In the recent case of SABIC UK Petrochemicals Ltd v Punj Lloyd Ltd, the Technology and Construction Court ordered a contractor to pay £11.8 million for the costs of completing a project after its employment was terminated. Tim Claremont, partner at Browne Jacobson LLP, highlights some important issues arising from the case.

Background

SABIC UK Petrochemicals Ltd (SABIC) engaged Simon Carves Ltd (SC) to design, procure and construct a process plant for producing plastic for a contract sum of £135m (the contract). SC procured in favour of SABIC a £13.5 million performance bond and a parent company guarantee (provided by Punj Lloyd Ltd).
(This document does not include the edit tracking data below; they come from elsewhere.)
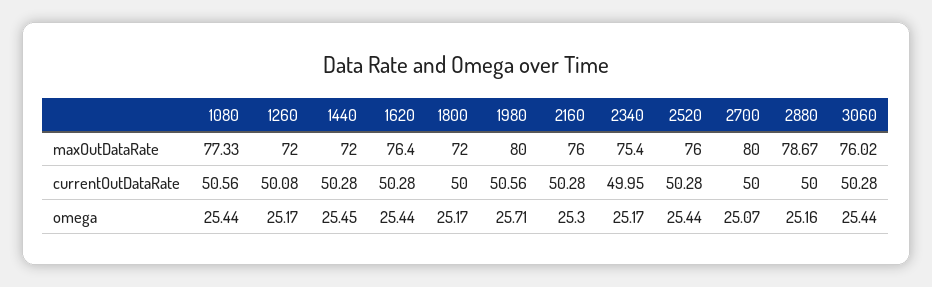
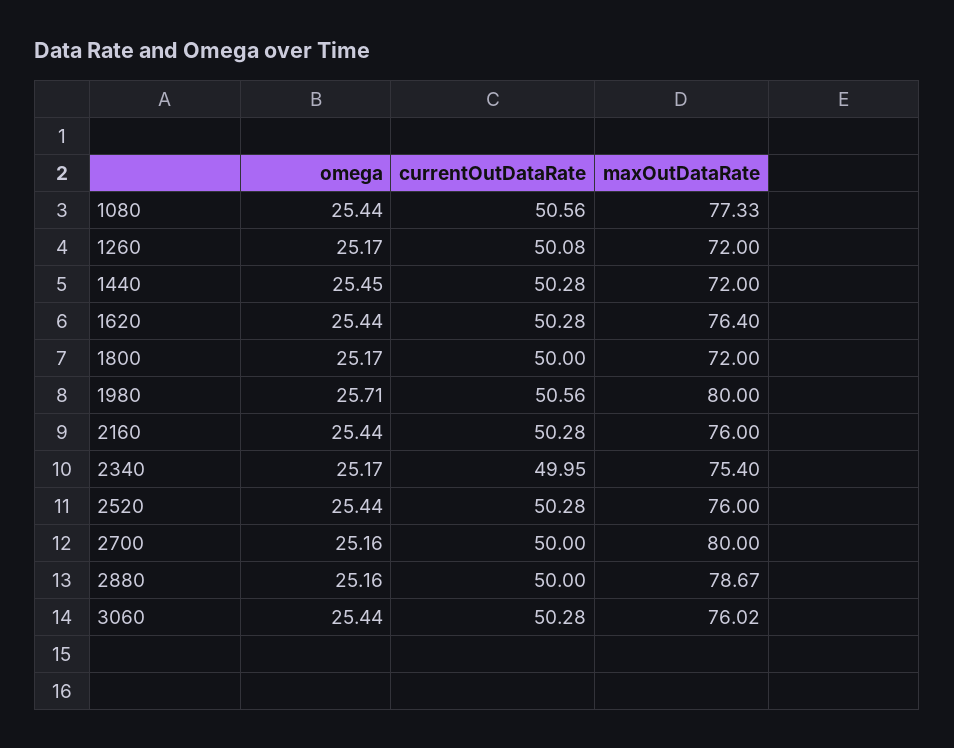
  {
    "1080": {
      "maxOutDataRate": 77.33,
      "currentOutDataRate": 50.56,
      "omega": 25.44
    },
    "1260": {
      "maxOutDataRate": 72,
      "currentOutDataRate": 50.08,
      "omega": 25.17
    },
    "1440": {
      "maxOutDataRate": 72,
      "currentOutDataRate": 50.28,
      "omega": 25.45
    },
    "1620": {
      "maxOutDataRate": 76.4,
      "currentOutDataRate": 50.28,
      "omega": 25.44
    },
    "1800": {
      "maxOutDataRate": 72,
      "currentOutDataRate": 50,
      "omega": 25.17
    },
    "1980": {
      "maxOutDataRate": 80,
      "currentOutDataRate": 50.56,
      "omega": 25.71
    },
    "2160": {
      "maxOutDataRate": 76,
      "currentOutDataRate": 50.28,
-     "omega": 25.3
+     "omega": 25.44
    },
    "2340": {
      "maxOutDataRate": 75.4,
      "currentOutDataRate": 49.95,
      "omega": 25.17
    },
    "2520": {
      "maxOutDataRate": 76,
      "currentOutDataRate": 50.28,
      "omega": 25.44
    },
    "2700": {
      "maxOutDataRate": 80,
      "currentOutDataRate": 50,
-     "omega": 25.07
+     "omega": 25.16
    },
    "2880": {
      "maxOutDataRate": 78.67,
      "currentOutDataRate": 50,
      "omega": 25.16
    },
    "3060": {
      "maxOutDataRate": 76.02,
      "currentOutDataRate": 50.28,
      "omega": 25.44
    }
  }

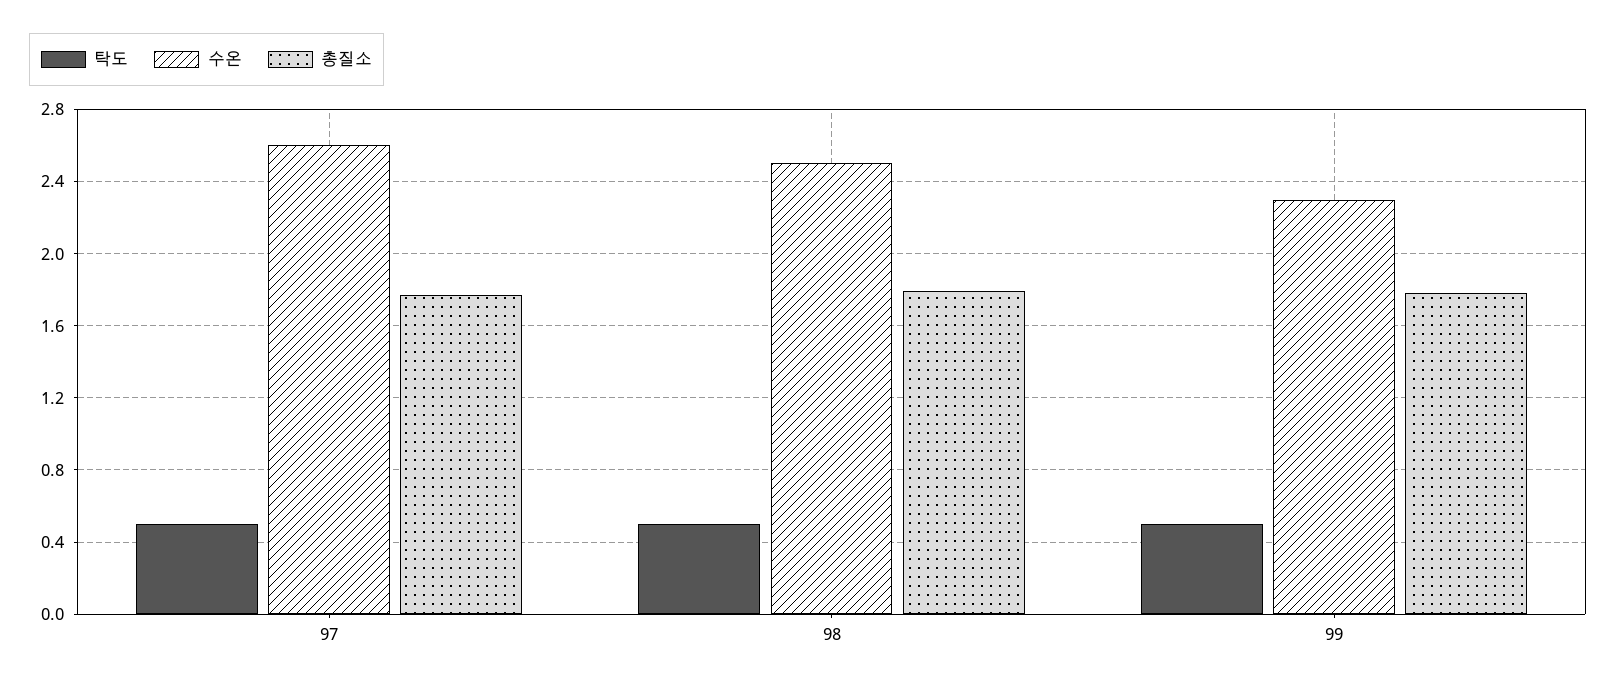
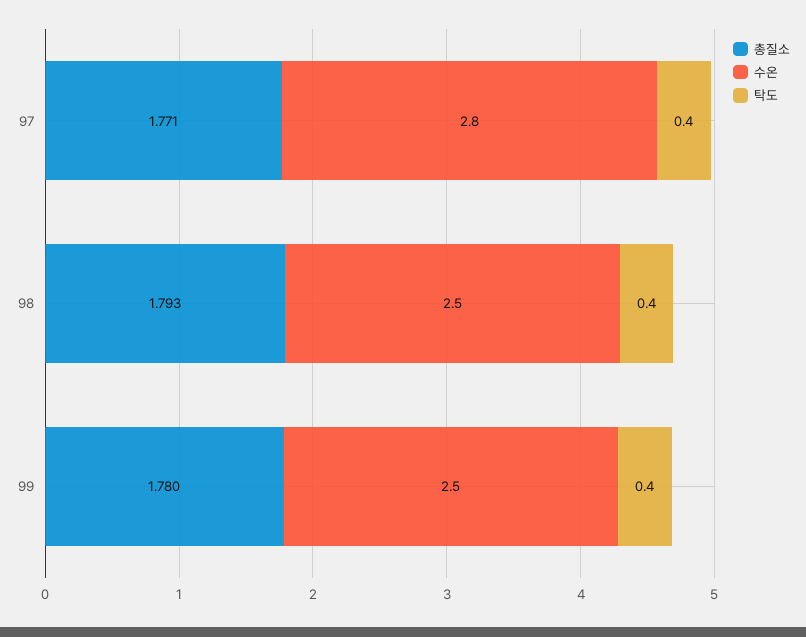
  {
    "탁도": {
-     "97": 0.5,
+     "97": 0.4,
-     "98": 0.5,
+     "98": 0.4,
-     "99": 0.5
+     "99": 0.4
    },
    "수온": {
-     "97": 2.6,
+     "97": 2.8,
      "98": 2.5,
-     "99": 2.3
+     "99": 2.5
    },
    "총질소": {
      "97": 1.771,
      "98": 1.793,
      "99": 1.78
    }
  }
The contract gave SABIC the right to terminate SCs employment if either (1) despite previous warnings in writing, SC was failing to proceed with the works with due diligence or (2) SCs financial position deteriorated to the extent that its capability to adequately fulfil its obligations was placed in jeopardy.
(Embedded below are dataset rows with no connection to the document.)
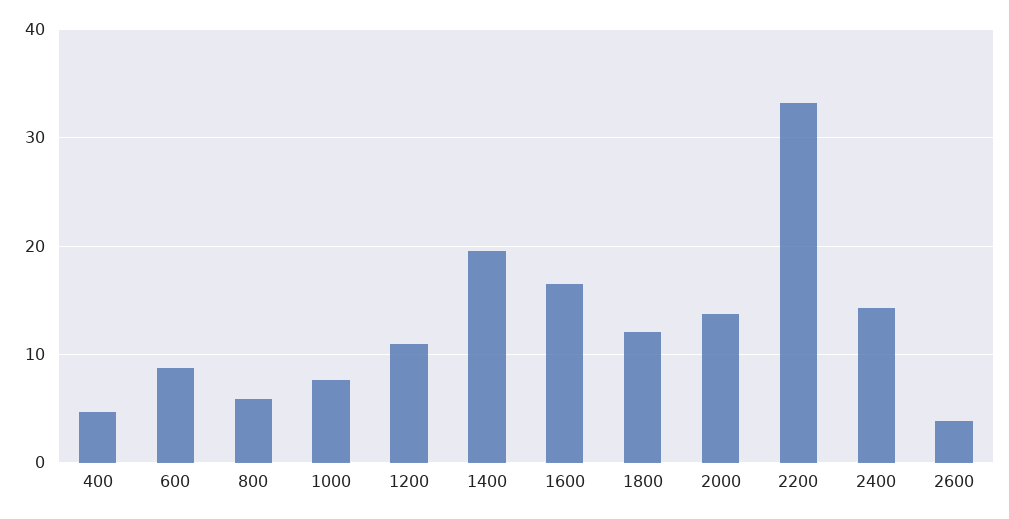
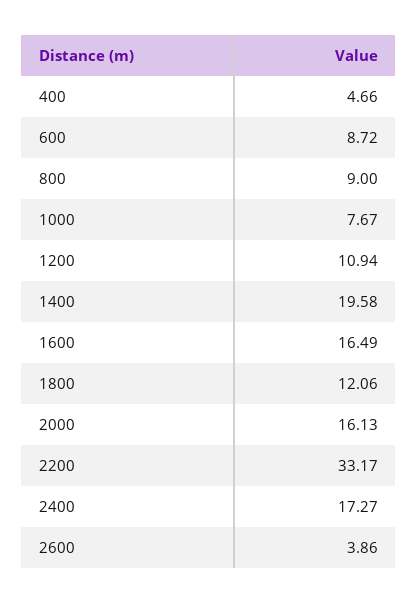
  {
    "400": 4.66,
    "600": 8.72,
-   "800": 6,
+   "800": 9,
    "1000": 7.67,
    "1200": 10.94,
    "1400": 19.58,
    "1600": 16.49,
    "1800": 12.06,
-   "2000": 14,
+   "2000": 16.13,
    "2200": 33.17,
-   "2400": 14,
+   "2400": 17.27,
    "2600": 3.86
  }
SABIC terminated SCs engagement exercising both rights and completed the works using SCs principal subcontractors. SABIC called the performance bond and advance payment guarantee and claimed from SC the costs of completing the project and losses from delayed production.

Proceeding with due diligence

SC argued that its obligation to complete certain works by a particular date was irrelevant because achieving it was impossible and proceeding with due diligence could not require SC to achieve the impossible.
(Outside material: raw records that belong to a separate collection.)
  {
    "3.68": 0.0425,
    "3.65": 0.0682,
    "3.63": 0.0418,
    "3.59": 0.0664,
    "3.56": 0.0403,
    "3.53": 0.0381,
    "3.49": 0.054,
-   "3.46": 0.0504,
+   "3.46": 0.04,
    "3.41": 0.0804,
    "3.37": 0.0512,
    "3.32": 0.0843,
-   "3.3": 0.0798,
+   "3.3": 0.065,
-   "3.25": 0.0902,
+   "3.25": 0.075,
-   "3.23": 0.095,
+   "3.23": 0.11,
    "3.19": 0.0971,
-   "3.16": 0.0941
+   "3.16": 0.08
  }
The Court did not accept SCs arguments. Contractors and employers should bear in mind that a completion deadline is often relevant to an obligation to proceed with due diligence (which requires carrying out works "industriously, assiduously, efficiently and expeditiously") because it gives the obligation context. Whilst an obligation to exercise due diligence does not give rise to an absolute contractual duty to achieve a particular outcome, the due diligence obligation does not become less onerous just because the outcome becomes impossible.

Record costs post-completion

The case highlights the benefits of implementing a robust cost allocation system when completing works after termination. Whilst SABICs system (which was periodically independently audited) did not allow SABIC to recover all of its costs, it was undoubtedly effective and assisted SABICs recovery.

Drafting caps on liability

Perhaps surprisingly, the Court held that the broadly drafted (and relatively standard) 20 cap on SCs liability did not automatically apply to SABICs claim for recovering its costs to complete the project after it terminated SCs employment, but only to SABICs claims for breaches of contractual or tortious obligations. The Court also considered that monies paid out under the bonds would not have counted towards the 20 cap. It considered that if the cap did apply, this would unfairly penalise SABIC for having provided an advance payment.

This is another reminder of the importance of clear drafting, the particular lesson here being the need to clarify how different aspects of limitations on liability interact in the event of a claim.

Financial base date

During the project, SABIC provided SC with a cash injection. Accordingly, when assessing whether or not SCs financial position had deteriorated to the extent that its capability to adequately fulfil its obligations was placed in jeopardy, the Court had to consider if the "base date" for judging any change in SCs financial position remained the original contract date or became the date of the cash injection.

To avoid similar disputes, parties who enter into variation agreements regarding cash injections should clarify whether or not the "base date" has changed.